Sometimes Westin stares at me hard. We laugh and peek-a-boo and smile and babble, but sometimes, he just stares. So intently. I try to not be the first to break those moments, because I don't know what he's needing to gain from that stare but I'm sure not going to take whatever it is away from him. Maybe he's just studying the way my mouth works or the way my eyes seem more familiar each day. But sometimes it feels like more. Like he's slowly learning more all the time that it's a big deal that he's here and that he's a big deal to me. So he stares and he pieces it together and I try to just shoot love through my eyes right back at him, hard. I think he feels it. I feel it fiercely.


Westin has my heart. It's hard to imagine who he's going to become, or think about what his life will be like. I mean, I can barely even picture his smile with teeth instead of that toothless grin that melts my soul, let alone imagine what kind of man he's going to become someday. But oh man I send so many prayers his way, for his now and for his future. Please help me teach him the best way I can. Or at least just not mess him up. 

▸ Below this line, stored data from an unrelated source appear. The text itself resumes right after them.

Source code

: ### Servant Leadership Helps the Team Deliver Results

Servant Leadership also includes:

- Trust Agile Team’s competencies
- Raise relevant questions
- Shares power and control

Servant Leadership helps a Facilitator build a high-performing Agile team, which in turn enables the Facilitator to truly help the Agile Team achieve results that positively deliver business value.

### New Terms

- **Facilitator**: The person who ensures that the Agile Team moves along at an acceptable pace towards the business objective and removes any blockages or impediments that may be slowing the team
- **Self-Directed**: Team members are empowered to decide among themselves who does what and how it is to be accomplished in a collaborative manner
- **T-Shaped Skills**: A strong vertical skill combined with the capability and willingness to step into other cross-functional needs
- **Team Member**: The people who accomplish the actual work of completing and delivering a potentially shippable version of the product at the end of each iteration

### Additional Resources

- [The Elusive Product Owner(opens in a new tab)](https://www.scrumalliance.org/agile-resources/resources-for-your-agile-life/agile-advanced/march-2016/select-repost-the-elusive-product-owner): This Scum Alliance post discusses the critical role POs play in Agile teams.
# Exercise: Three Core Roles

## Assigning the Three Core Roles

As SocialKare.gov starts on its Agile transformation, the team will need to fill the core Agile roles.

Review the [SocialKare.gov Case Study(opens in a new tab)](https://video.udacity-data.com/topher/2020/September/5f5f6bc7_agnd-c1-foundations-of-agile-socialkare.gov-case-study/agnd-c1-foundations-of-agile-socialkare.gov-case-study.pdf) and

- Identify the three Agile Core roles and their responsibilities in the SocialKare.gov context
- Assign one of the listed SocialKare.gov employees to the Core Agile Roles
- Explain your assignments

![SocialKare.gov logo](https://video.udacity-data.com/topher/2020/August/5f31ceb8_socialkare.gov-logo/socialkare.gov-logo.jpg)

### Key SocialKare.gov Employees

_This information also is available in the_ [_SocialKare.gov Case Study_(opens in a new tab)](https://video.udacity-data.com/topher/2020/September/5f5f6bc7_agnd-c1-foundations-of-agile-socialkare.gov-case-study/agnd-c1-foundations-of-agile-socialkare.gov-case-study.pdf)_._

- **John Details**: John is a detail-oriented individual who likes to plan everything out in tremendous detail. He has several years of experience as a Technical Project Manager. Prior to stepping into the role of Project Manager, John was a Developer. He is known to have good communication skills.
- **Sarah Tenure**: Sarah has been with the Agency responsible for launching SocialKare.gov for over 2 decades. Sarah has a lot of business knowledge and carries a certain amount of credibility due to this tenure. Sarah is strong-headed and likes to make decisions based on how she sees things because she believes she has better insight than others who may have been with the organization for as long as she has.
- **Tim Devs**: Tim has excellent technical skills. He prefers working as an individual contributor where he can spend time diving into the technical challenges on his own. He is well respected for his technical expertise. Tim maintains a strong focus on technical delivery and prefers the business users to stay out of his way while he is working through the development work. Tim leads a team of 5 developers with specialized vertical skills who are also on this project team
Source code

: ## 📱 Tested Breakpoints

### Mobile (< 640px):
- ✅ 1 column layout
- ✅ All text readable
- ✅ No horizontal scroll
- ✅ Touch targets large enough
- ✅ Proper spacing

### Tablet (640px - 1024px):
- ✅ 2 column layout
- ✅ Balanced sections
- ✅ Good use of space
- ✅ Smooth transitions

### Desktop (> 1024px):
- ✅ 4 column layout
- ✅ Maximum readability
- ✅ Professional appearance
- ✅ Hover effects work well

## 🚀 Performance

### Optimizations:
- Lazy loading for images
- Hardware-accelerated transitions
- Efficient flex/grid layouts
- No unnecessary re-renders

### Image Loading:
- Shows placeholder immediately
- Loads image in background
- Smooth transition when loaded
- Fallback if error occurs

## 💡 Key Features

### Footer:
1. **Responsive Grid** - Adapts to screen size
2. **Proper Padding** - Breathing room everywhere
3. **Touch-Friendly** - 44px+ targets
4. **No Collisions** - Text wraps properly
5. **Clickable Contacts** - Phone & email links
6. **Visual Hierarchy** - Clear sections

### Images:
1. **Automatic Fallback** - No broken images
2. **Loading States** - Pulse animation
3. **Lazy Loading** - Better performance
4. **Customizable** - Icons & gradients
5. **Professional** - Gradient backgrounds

I didn't anticipate what it would feel like to have love become the driving force of my day job. Genuine, deep-rooted love. It's the motive behind the big things and mundane things that fill my days, and I love that. I love love. I love this motherly love. My grandma used the word "sappy" better than anyone I've ever heard, and maybe that's what she'd call this rambling that I'm doing, but it's all true. Sappy and true.


Happy late Mother's Day, to everyone who loves and shapes others.